>>>

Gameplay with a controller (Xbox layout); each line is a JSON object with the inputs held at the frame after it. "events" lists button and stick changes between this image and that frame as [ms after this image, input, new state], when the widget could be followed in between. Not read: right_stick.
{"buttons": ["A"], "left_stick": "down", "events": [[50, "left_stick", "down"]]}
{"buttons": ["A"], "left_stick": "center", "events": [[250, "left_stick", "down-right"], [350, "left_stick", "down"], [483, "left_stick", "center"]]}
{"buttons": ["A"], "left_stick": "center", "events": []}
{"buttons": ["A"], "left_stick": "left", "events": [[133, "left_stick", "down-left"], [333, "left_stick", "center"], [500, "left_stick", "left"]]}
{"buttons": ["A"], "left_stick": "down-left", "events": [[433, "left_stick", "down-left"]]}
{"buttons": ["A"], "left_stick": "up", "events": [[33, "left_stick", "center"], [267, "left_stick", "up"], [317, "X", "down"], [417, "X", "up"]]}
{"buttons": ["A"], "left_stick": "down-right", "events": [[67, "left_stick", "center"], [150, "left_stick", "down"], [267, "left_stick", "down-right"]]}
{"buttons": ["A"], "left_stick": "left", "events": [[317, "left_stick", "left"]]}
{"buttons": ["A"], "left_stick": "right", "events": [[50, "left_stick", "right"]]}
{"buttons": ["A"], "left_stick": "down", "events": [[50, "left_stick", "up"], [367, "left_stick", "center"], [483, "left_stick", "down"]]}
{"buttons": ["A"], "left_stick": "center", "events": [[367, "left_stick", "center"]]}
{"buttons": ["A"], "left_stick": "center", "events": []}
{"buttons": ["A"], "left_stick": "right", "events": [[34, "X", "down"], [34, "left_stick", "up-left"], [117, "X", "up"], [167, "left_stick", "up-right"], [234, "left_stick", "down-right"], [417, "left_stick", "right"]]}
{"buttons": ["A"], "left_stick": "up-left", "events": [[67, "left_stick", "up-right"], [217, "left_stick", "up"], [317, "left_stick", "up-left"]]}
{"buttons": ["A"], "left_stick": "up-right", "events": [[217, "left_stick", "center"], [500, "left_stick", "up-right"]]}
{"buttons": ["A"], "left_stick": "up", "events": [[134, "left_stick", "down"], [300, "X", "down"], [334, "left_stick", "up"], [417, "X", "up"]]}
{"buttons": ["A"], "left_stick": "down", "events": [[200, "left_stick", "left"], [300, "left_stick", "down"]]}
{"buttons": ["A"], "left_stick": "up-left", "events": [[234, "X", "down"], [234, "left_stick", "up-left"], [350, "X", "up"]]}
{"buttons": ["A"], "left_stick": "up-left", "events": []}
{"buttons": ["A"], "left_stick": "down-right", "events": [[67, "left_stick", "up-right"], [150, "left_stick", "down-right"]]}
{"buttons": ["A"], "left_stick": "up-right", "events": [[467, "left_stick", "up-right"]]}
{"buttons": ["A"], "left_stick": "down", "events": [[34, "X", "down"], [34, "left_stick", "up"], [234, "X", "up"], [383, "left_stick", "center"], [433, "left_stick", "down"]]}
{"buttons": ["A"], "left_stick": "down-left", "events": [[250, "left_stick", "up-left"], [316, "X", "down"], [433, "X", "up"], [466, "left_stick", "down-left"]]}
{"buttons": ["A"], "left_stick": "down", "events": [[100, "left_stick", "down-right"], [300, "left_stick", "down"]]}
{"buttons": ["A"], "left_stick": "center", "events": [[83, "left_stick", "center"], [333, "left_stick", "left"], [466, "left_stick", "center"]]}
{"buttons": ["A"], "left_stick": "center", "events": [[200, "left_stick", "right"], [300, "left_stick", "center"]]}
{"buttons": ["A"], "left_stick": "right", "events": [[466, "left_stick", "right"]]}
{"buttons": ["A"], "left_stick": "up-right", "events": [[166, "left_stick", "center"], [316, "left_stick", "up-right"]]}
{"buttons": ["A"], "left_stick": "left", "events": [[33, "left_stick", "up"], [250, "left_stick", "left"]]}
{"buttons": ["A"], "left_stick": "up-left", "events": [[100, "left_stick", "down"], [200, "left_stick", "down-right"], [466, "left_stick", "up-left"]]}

<<<

▸ **Task item**
Nothing should be left out or altered, so reproduce the whole listing.

▸ **Solution for this problem**
Gameplay with a controller (Xbox layout); each line is a JSON object with the inputs held at the frame after it. "events" lists button and stick changes between this image and that frame as [ms after this image, input, new state], when the widget could be followed in between. Not read: right_stick.
{"buttons": ["A"], "left_stick": "down", "events": [[50, "left_stick", "down"]]}
{"buttons": ["A"], "left_stick": "center", "events": [[250, "left_stick", "down-right"], [350, "left_stick", "down"], [483, "left_stick", "center"]]}
{"buttons": ["A"], "left_stick": "center", "events": []}
{"buttons": ["A"], "left_stick": "left", "events": [[133, "left_stick", "down-left"], [333, "left_stick", "center"], [500, "left_stick", "left"]]}
{"buttons": ["A"], "left_stick": "down-left", "events": [[433, "left_stick", "down-left"]]}
{"buttons": ["A"], "left_stick": "up", "events": [[33, "left_stick", "center"], [267, "left_stick", "up"], [317, "X", "down"], [417, "X", "up"]]}
{"buttons": ["A"], "left_stick": "down-right", "events": [[67, "left_stick", "center"], [150, "left_stick", "down"], [267, "left_stick", "down-right"]]}
{"buttons": ["A"], "left_stick": "left", "events": [[317, "left_stick", "left"]]}
{"buttons": ["A"], "left_stick": "right", "events": [[50, "left_stick", "right"]]}
{"buttons": ["A"], "left_stick": "down", "events": [[50, "left_stick", "up"], [367, "left_stick", "center"], [483, "left_stick", "down"]]}
{"buttons": ["A"], "left_stick": "center", "events": [[367, "left_stick", "center"]]}
{"buttons": ["A"], "left_stick": "center", "events": []}
{"buttons": ["A"], "left_stick": "right", "events": [[34, "X", "down"], [34, "left_stick", "up-left"], [117, "X", "up"], [167, "left_stick", "up-right"], [234, "left_stick", "down-right"], [417, "left_stick", "right"]]}
{"buttons": ["A"], "left_stick": "up-left", "events": [[67, "left_stick", "up-right"], [217, "left_stick", "up"], [317, "left_stick", "up-left"]]}
{"buttons": ["A"], "left_stick": "up-right", "events": [[217, "left_stick", "center"], [500, "left_stick", "up-right"]]}
{"buttons": ["A"], "left_stick": "up", "events": [[134, "left_stick", "down"], [300, "X", "down"], [334, "left_stick", "up"], [417, "X", "up"]]}
{"buttons": ["A"], "left_stick": "down", "events": [[200, "left_stick", "left"], [300, "left_stick", "down"]]}
{"buttons": ["A"], "left_stick": "up-left", "events": [[234, "X", "down"], [234, "left_stick", "up-left"], [350, "X", "up"]]}
{"buttons": ["A"], "left_stick": "up-left", "events": []}
{"buttons": ["A"], "left_stick": "down-right", "events": [[67, "left_stick", "up-right"], [150, "left_stick", "down-right"]]}
{"buttons": ["A"], "left_stick": "up-right", "events": [[467, "left_stick", "up-right"]]}
{"buttons": ["A"], "left_stick": "down", "events": [[34, "X", "down"], [34, "left_stick", "up"], [234, "X", "up"], [383, "left_stick", "center"], [433, "left_stick", "down"]]}
{"buttons": ["A"], "left_stick": "down-left", "events": [[250, "left_stick", "up-left"], [316, "X", "down"], [433, "X", "up"], [466, "left_stick", "down-left"]]}
{"buttons": ["A"], "left_stick": "down", "events": [[100, "left_stick", "down-right"], [300, "left_stick", "down"]]}
{"buttons": ["A"], "left_stick": "center", "events": [[83, "left_stick", "center"], [333, "left_stick", "left"], [466, "left_stick", "center"]]}
{"buttons": ["A"], "left_stick": "center", "events": [[200, "left_stick", "right"], [300, "left_stick", "center"]]}
{"buttons": ["A"], "left_stick": "right", "events": [[466, "left_stick", "right"]]}
{"buttons": ["A"], "left_stick": "up-right", "events": [[166, "left_stick", "center"], [316, "left_stick", "up-right"]]}
{"buttons": ["A"], "left_stick": "left", "events": [[33, "left_stick", "up"], [250, "left_stick", "left"]]}
{"buttons": ["A"], "left_stick": "up-left", "events": [[100, "left_stick", "down"], [200, "left_stick", "down-right"], [466, "left_stick", "up-left"]]}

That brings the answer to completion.